Phase 3 Trials Demonstrating Lack of Efficacy and Safety

  • Aliskiren (Rasilez, Tekturna, Novartis) as add-on treatment for the prevention of congestive heart failure (CHF) complications. In a phase 3 trial, adding aliskiren to standard therapy did not reduce CVD or CHF rehospitalization after discharge and increased the rates of kidney failure and hypotension.
  • CoStar drug-eluting stent (Conor Medsystems) to reduce the risk of heart attack in patients with coronary artery disease. In a phase 3 study, patients who received a CoStar stent had worse outcomes than those who received a different stent.
  • Figitumumab (Pfizer) as an add-on treatment for patients with advanced NSCLC. Showed promise in Phase 2, but in Phase 3 failed to improve survival. Also, in one combination with another regimen, increased serious adverse events and deaths.
  • Recombinant factor VIIa (NovoSeven, Novo Nordisk) to reduce intracerebral bleeding and hematoma size in stroke patients. Although the product is approved for patients with hemophilia, patients with intracerebral bleeding who received recombinant factor VIIa experienced no clinical benefits and had an increased incidence of serious adverse events compared with those given placebo.
  • Semagacestat (Eli Lilly) to improve cognitive and functional status in patients with Alzheimer's disease.

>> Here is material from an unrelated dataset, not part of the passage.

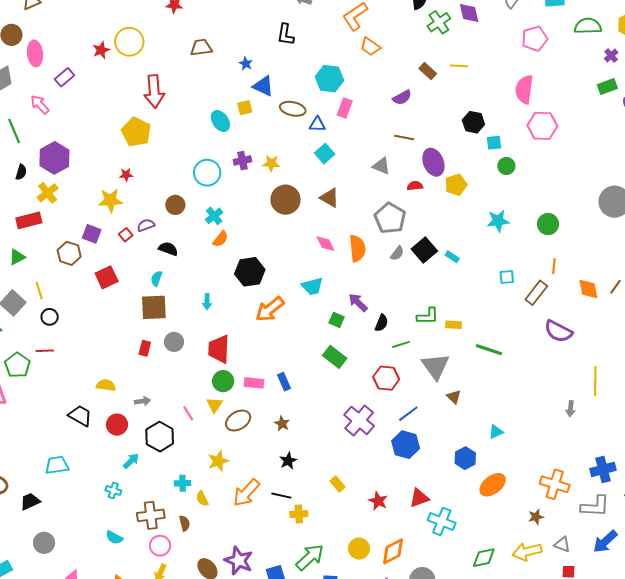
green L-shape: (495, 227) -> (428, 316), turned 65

A phase 3 trial was terminated early because patients who received semagacestat had worsened cognitive and functional status and an increased risk of skin cancer compared with patients given placebo.
  • Torcetrapib (Pfizer) for the prevention of cardiovascular events in patients with a history of CVD or type-2 diabetes. In a phase 3 study, torcetrapib increased mortality and cardiac events compared with placebo in patients at high cardiovascular risk.
  • V710 vaccine (Valneva/Merck) to prevent Staphylococcus aureus infection. A phase 3 trial of this vaccine was terminated because of lack of efficacy. The vaccine also showed a potential risk for serious adverse events and death.